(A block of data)
--- --- ---

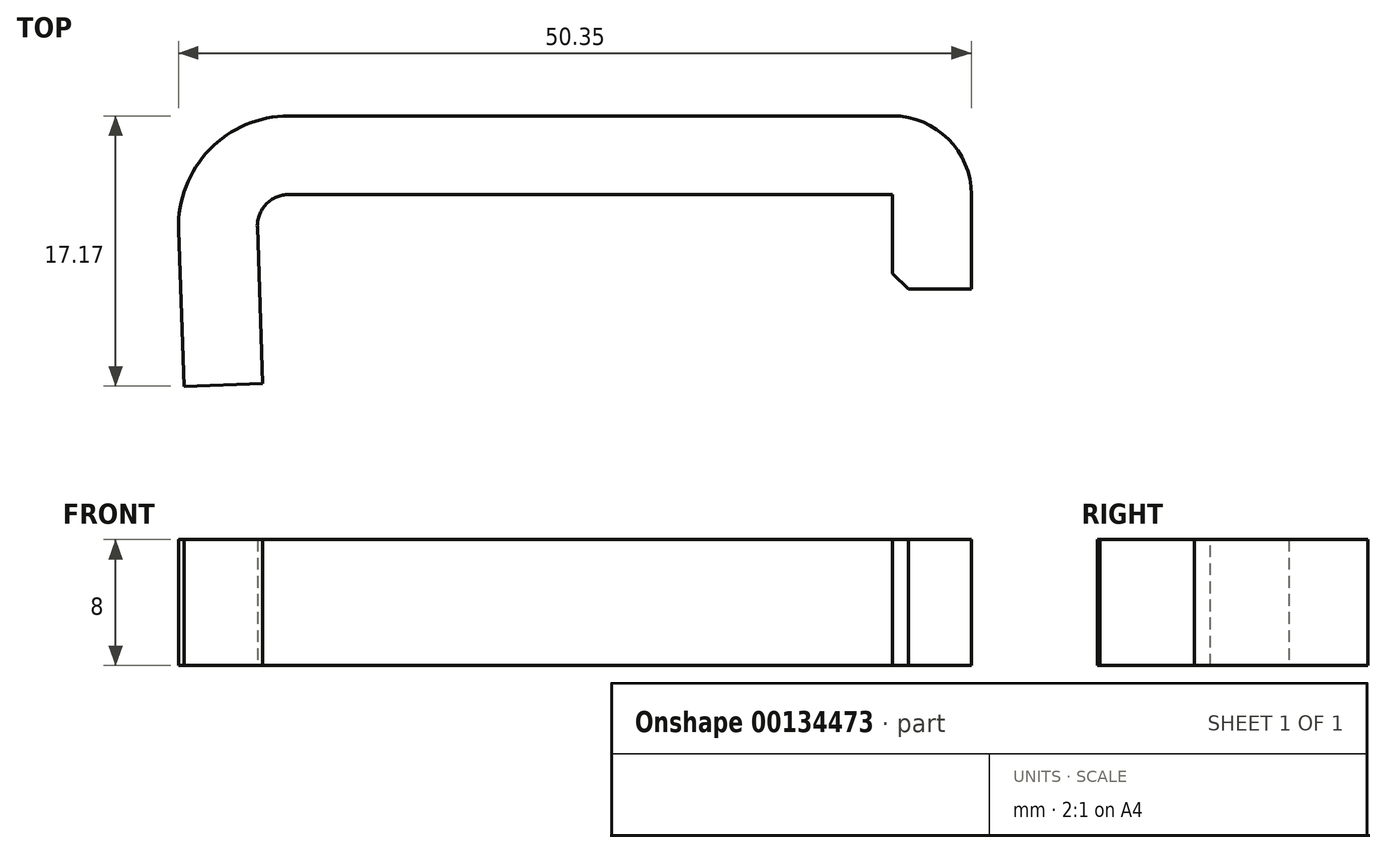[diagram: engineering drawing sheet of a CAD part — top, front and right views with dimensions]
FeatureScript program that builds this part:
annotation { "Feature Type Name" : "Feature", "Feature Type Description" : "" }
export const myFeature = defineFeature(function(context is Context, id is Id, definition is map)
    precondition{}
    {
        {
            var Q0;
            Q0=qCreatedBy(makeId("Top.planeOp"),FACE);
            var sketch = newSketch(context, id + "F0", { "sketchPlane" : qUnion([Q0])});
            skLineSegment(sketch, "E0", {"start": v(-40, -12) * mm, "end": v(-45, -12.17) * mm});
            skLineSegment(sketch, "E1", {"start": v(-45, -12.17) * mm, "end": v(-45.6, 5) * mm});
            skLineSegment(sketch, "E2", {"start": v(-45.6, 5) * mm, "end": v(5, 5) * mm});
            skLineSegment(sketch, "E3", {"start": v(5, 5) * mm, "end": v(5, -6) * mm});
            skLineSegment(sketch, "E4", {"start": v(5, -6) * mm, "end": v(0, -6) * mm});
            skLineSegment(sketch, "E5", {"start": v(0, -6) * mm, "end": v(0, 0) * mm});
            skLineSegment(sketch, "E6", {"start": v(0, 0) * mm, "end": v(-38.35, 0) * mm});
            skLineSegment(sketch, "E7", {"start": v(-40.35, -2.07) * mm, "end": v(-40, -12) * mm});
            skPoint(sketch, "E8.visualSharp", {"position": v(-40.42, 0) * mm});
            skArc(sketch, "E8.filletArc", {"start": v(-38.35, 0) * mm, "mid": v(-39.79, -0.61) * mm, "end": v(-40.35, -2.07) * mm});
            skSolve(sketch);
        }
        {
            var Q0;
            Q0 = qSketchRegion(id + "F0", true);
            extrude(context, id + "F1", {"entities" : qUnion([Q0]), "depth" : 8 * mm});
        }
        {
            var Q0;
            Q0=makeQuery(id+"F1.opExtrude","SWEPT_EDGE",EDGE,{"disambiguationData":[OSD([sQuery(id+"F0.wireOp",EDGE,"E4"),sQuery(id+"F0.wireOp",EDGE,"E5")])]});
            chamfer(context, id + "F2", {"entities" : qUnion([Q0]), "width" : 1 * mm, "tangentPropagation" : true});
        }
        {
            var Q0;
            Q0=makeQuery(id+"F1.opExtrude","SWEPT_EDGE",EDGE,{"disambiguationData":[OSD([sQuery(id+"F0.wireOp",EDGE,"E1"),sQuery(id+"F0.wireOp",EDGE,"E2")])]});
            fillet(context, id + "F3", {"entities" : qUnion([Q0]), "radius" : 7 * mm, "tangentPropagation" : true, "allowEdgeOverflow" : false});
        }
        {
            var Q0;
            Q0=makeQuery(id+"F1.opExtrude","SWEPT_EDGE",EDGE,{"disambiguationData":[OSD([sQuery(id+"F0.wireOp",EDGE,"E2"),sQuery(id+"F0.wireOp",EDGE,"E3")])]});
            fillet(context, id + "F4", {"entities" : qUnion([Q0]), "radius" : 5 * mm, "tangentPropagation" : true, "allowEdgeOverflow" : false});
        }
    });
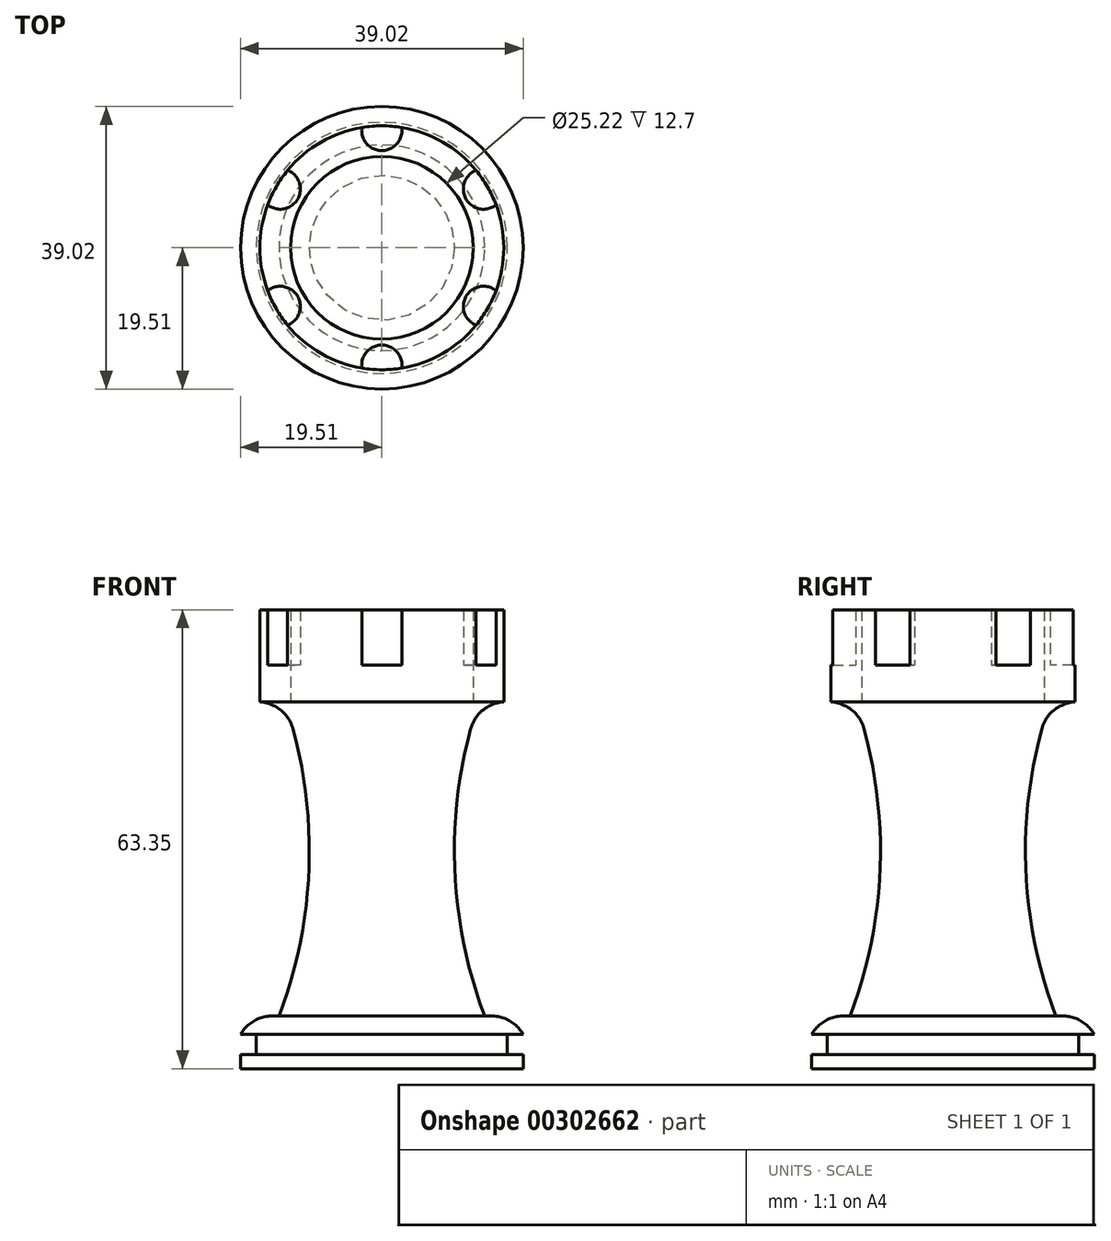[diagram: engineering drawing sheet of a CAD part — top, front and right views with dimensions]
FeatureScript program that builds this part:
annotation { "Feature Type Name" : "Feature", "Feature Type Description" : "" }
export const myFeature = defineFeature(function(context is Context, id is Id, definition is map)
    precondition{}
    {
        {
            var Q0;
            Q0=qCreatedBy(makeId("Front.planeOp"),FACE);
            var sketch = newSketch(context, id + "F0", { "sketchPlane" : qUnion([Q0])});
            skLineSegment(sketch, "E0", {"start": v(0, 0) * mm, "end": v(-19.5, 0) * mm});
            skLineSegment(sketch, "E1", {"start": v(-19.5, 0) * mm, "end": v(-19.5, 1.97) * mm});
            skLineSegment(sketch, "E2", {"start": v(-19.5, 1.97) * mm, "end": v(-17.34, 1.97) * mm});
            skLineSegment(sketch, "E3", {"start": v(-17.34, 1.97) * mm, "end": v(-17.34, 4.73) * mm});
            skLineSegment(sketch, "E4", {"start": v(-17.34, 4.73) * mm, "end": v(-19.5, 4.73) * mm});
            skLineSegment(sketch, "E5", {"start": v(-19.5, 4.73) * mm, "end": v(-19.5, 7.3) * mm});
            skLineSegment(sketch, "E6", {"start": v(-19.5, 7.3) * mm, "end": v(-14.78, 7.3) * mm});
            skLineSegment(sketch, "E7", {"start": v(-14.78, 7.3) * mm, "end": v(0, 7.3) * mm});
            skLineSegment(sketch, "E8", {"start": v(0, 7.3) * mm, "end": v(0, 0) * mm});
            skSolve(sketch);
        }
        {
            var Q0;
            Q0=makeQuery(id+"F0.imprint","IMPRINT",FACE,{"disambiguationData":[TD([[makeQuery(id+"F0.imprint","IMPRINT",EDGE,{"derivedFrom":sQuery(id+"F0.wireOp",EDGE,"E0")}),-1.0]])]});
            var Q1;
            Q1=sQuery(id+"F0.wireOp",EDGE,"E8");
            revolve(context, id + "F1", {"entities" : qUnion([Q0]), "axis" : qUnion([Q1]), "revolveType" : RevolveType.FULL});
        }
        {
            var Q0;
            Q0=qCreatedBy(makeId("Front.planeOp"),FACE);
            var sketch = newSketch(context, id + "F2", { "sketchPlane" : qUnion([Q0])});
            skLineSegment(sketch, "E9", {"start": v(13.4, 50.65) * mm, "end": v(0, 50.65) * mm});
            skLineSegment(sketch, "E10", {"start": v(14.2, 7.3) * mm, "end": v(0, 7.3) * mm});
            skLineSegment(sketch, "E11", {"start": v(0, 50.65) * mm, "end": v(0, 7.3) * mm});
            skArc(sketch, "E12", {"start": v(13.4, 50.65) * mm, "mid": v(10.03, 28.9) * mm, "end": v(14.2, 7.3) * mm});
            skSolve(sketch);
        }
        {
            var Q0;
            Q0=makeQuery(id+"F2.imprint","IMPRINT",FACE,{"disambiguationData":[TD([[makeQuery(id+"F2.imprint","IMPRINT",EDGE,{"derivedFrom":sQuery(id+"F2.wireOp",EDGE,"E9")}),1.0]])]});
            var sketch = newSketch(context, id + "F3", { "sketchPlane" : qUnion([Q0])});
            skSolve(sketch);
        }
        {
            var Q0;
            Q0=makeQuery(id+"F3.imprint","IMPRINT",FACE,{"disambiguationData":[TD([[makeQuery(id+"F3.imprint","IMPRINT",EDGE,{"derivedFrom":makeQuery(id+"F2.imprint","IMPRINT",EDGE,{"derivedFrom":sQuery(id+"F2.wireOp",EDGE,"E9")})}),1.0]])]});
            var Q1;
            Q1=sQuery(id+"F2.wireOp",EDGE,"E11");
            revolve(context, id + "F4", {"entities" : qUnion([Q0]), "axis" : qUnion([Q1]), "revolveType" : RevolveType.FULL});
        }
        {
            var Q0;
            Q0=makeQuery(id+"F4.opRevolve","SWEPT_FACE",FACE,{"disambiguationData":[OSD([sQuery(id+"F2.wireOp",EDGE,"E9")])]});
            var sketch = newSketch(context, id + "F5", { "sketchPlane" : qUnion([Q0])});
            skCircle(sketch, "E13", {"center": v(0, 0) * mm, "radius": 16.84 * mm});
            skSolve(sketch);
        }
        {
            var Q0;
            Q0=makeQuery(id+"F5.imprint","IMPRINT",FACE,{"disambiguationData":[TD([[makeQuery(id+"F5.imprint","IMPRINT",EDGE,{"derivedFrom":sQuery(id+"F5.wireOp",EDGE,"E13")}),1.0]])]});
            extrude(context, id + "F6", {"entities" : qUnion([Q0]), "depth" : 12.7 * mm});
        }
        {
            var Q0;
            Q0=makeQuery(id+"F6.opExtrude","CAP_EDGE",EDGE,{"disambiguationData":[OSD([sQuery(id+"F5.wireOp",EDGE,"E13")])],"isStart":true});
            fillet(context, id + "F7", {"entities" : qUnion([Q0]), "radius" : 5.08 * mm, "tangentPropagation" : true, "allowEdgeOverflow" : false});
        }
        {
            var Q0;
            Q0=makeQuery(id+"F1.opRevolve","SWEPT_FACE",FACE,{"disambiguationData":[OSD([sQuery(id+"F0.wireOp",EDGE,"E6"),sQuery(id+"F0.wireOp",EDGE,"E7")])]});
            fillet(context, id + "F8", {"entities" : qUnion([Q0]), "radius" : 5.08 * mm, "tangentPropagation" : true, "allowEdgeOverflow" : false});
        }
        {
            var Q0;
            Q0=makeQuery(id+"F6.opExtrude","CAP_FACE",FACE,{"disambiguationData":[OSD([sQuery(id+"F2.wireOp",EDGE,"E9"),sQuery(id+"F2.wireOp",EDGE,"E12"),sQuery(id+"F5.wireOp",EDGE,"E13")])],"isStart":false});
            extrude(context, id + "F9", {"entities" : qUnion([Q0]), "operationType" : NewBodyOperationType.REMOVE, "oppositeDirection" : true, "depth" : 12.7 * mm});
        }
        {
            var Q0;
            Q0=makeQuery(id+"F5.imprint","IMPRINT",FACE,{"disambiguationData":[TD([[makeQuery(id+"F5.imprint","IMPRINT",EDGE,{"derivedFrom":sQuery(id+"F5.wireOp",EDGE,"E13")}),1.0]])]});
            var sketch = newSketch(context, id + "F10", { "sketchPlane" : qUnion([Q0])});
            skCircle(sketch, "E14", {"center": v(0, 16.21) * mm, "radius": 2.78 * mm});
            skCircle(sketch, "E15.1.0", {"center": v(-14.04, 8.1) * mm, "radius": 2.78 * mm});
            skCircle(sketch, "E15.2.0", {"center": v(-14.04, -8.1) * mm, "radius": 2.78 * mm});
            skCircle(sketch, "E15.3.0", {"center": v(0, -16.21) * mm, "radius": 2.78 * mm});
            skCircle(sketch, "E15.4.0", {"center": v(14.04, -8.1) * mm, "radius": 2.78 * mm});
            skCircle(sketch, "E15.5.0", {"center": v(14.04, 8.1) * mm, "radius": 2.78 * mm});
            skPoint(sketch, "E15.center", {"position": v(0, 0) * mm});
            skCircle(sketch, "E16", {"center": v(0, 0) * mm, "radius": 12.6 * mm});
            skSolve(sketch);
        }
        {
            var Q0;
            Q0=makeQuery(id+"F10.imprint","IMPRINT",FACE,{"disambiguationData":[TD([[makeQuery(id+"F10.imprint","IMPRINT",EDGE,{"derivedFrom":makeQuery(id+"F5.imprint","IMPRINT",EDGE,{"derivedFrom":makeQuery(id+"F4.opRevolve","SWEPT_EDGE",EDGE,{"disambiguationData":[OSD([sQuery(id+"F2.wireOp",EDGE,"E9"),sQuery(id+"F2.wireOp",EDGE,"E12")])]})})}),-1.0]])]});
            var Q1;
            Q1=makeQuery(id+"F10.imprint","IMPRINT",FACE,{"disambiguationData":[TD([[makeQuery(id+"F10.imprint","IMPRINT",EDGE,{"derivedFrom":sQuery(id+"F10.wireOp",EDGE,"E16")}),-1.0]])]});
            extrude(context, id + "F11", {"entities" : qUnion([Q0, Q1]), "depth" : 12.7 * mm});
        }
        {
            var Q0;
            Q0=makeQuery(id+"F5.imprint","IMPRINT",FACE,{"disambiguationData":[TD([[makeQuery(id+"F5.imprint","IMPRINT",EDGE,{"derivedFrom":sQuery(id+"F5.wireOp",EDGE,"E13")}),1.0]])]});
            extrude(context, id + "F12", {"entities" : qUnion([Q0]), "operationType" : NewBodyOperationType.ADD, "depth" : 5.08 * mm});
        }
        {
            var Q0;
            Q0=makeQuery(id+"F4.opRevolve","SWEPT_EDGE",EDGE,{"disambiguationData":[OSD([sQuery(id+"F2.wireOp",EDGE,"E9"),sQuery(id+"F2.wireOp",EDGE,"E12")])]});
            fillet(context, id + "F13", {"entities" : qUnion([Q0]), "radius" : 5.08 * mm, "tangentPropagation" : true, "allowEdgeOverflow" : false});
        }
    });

--- --- ---

■ EXERCISE DESCRIPTION
Copy the data from its start through the line containing "v(-40.42, 0) *", swapping "Q0" for "topFace" everywhere and changing nothing else. Leave the pictures out of the answer.

■ OUTPUT
[diagram: engineering drawing sheet of a CAD part — top, front and right views with dimensions]
FeatureScript program that builds this part:
annotation { "Feature Type Name" : "Feature", "Feature Type Description" : "" }
export const myFeature = defineFeature(function(context is Context, id is Id, definition is map)
    precondition{}
    {
        {
            var topFace;
            topFace=qCreatedBy(makeId("Top.planeOp"),FACE);
            var sketch = newSketch(context, id + "F0", { "sketchPlane" : qUnion([topFace])});
            skLineSegment(sketch, "E0", {"start": v(-40, -12) * mm, "end": v(-45, -12.17) * mm});
            skLineSegment(sketch, "E1", {"start": v(-45, -12.17) * mm, "end": v(-45.6, 5) * mm});
            skLineSegment(sketch, "E2", {"start": v(-45.6, 5) * mm, "end": v(5, 5) * mm});
            skLineSegment(sketch, "E3", {"start": v(5, 5) * mm, "end": v(5, -6) * mm});
            skLineSegment(sketch, "E4", {"start": v(5, -6) * mm, "end": v(0, -6) * mm});
            skLineSegment(sketch, "E5", {"start": v(0, -6) * mm, "end": v(0, 0) * mm});
            skLineSegment(sketch, "E6", {"start": v(0, 0) * mm, "end": v(-38.35, 0) * mm});
            skLineSegment(sketch, "E7", {"start": v(-40.35, -2.07) * mm, "end": v(-40, -12) * mm});
            skPoint(sketch, "E8.visualSharp", {"position": v(-40.42, 0) * mm});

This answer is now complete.